News Story
New system could improve thermal devices used to check our temperatures and respiration
During the COVID-19 pandemic, we all got used to being remotely scanned by thermal camera devices that remotely checked our temperature and respiratory rate. These infrared thermographs (IRTs) were widely installed in medical facilities, airports and offices, and are likely here to stay because the vital signs they measure are useful infectious disease biomarkers.
To accurately estimate body temperature and respiration rate based on thermal images, it is essential to ascertain the optimal locations in the images for signal analysis. Sometimes it takes some time as we move our heads around to help the IRT actually find what it is looking for—an area around the eyes called "inner canthi" for body temperature and a different area around the nostrils for respiratory rate.
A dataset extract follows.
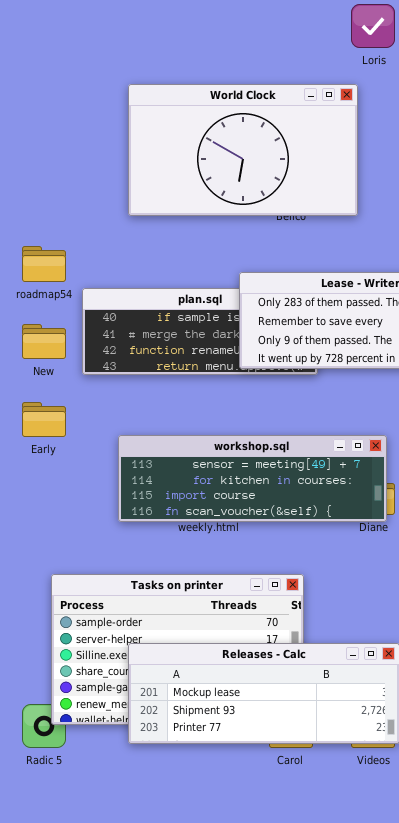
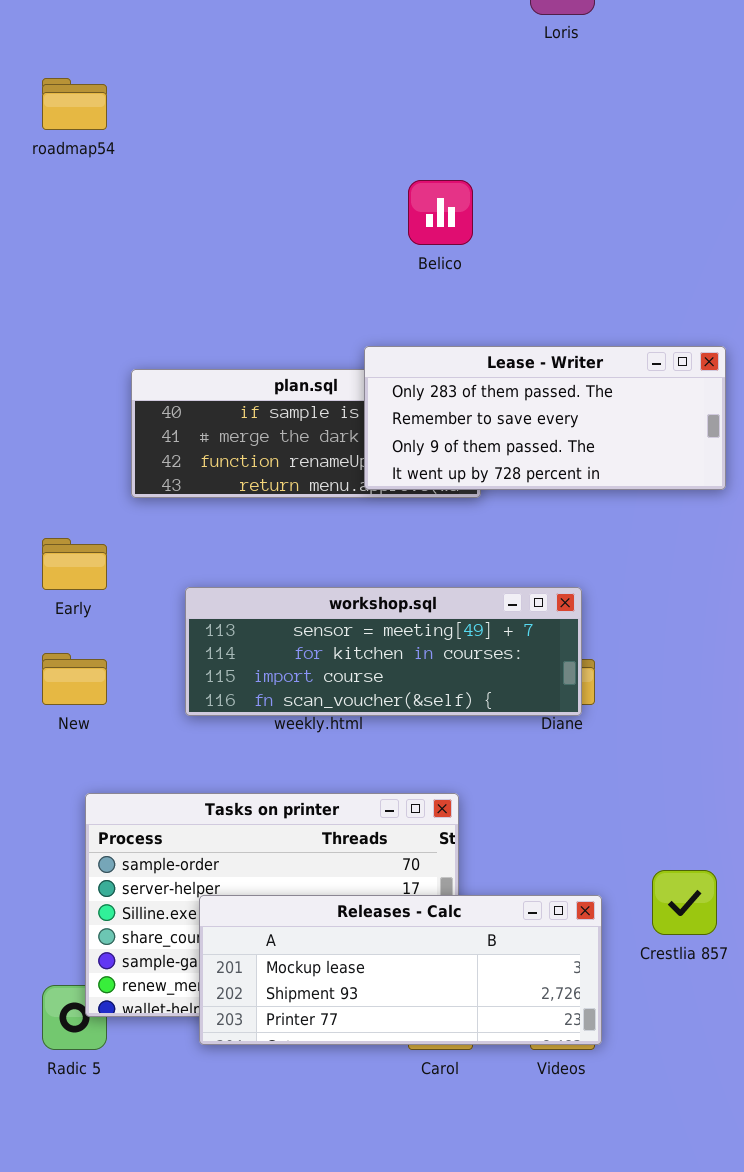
World Clock: [128,84,358,216] -> none, closed
roadmap54: [22,246,66,282] -> [42,78,107,130], moved
New: [22,324,66,359] -> [42,653,107,705], moved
Hoping to make the process faster and more efficient, researchers are improving the software algorithms that automatically identify the best facial locations to extract these vital signs. It’s actually pretty difficult to automatically identify these regions in thermal images—harder than it is, for example, in regular photos, which are rich with exploitable features.
Now ISR-affiliated Professor Min Wu (ECE/UMIACS) and her colleagues have developed a unique system that can detect inner canthi and outer nostril edges directly in thermal images in two phases.
Detecting Essential Landmarks Directly in Thermal Images for Remote Body Temperature and Respiratory Rate Measurement With a Two-Phase System has been published in IEEE Access.
The authors are Wu; her Ph.D. student Zachary McBride Lazri; two of her alums—Qiang Zhu (ECE Ph.D. 2020) and Mingliang Chen (ECE Ph.D. 2021), both now research scientists at Meta; and Quanzeng Wang of the Center for Devices and Radiological Health at the U.S. Food and Drug Administration.
In Phase I of the system, original thermal images are processed in four different ways to enhance facial features and facilitate inner canthus and nostril detection. In Phase II, landmarks of the inner canthi and outer nostril edges are detected in two steps: (1) face detection using Single Shot Multibox Detector (SSD) and (2) facial landmark detection to locate the inner canthi and outer nostril edges.
The system automatically and accurately estimates the inner canthus and nostril locations in thermal images. It can be applied in IRT algorithms to provide reliable temperature respiratory rate estimates during infectious disease outbreaks.